### WHAT TO WORK ON
1. From the passage on Fifth Avenue retail space, extract the part that opens with the words containing "While the recession" and closes with "foot, Emery said.".
2. In the passage on Fifth Avenue retail space, what is the current asking rent for the ground floor of the former Bank of New York location at 530 Fifth Avenue?

### EXERCISE PASSAGE
###

In addition to tourist traffic, the area has “an extremely dense office population,” he noted. Winick is marketing the former Bank of New York location at 530 Fifth Avenue at 45th Street. Asking rent is $450 a square foot for the ground floor; $150 for the mezzanine level; and $100 for the lower level — compared to $650, $150 and $150, respectively, for the same spaces a year ago.

The space has been vacant since January, but Winick had anticipated a 12-month marketing campaign for the location, Rubens said.

While the recession has slowed transactions all over town, the Diamond District has long been a snag in attracting retailers to Fifth Avenue in the 40s, said Christine Emery, senior managing director of the Lansco Corporation.

“Any time you have a kind of glitch … like the Diamond District — which is so particular unto itself — people have a strong association and kind of turn away,” she said.

However, she added, it’s only a matter of time before the next wave of higher-end tenants fill in vacant spots on the strip and replace “the schlock stores.”

For one, antique stores that dotted the area have been leaving over the last four years, while retailers such as Benetton and Sephora have moved in, she said. Also, asking rents are lower than to the north of Saks, where they are $900 to $1,200 a square foot, Emery said.

###

### GIVEN INFORMATION
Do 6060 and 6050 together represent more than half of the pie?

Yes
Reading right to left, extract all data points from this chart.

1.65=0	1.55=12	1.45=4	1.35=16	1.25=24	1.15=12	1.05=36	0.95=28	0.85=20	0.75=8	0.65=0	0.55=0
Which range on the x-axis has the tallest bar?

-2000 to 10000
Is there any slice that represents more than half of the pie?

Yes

###

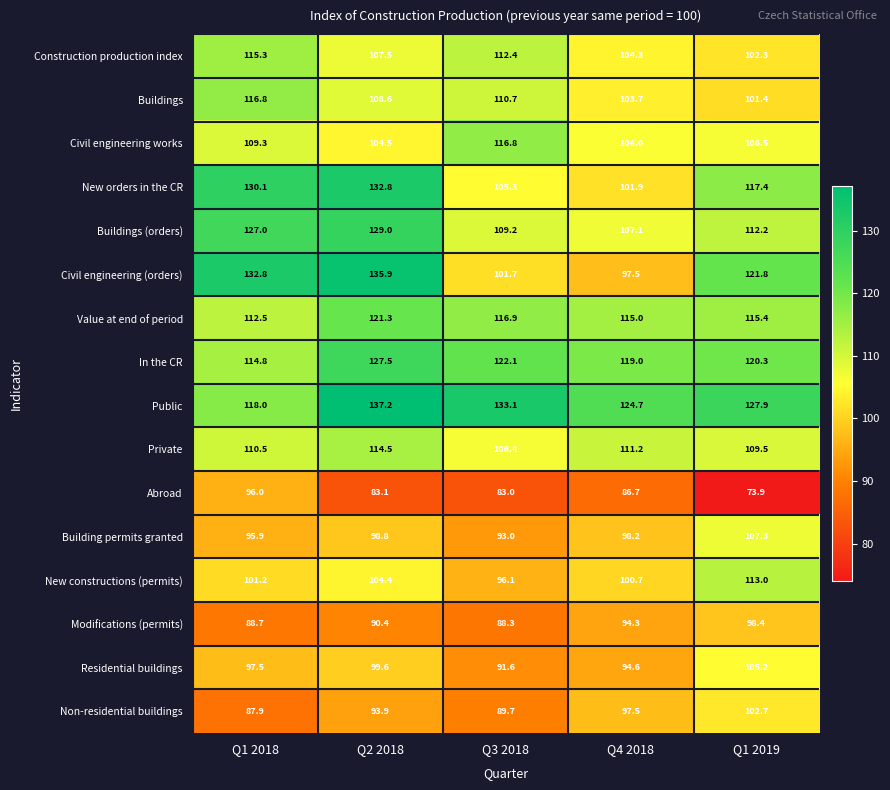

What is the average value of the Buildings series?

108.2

###

### RESPONSES IN ORDER
1.
While the recession has slowed transactions all over town, the Diamond District has long been a snag in attracting retailers to Fifth Avenue in the 40s, said Christine Emery, senior managing director of the Lansco Corporation.

“Any time you have a kind of glitch … like the Diamond District — which is so particular unto itself — people have a strong association and kind of turn away,” she said.

However, she added, it’s only a matter of time before the next wave of higher-end tenants fill in vacant spots on the strip and replace “the schlock stores.”

For one, antique stores that dotted the area have been leaving over the last four years, while retailers such as Benetton and Sephora have moved in, she said. Also, asking rents are lower than to the north of Saks, where they are $900 to $1,200 a square foot, Emery said.

2. $450 a square foot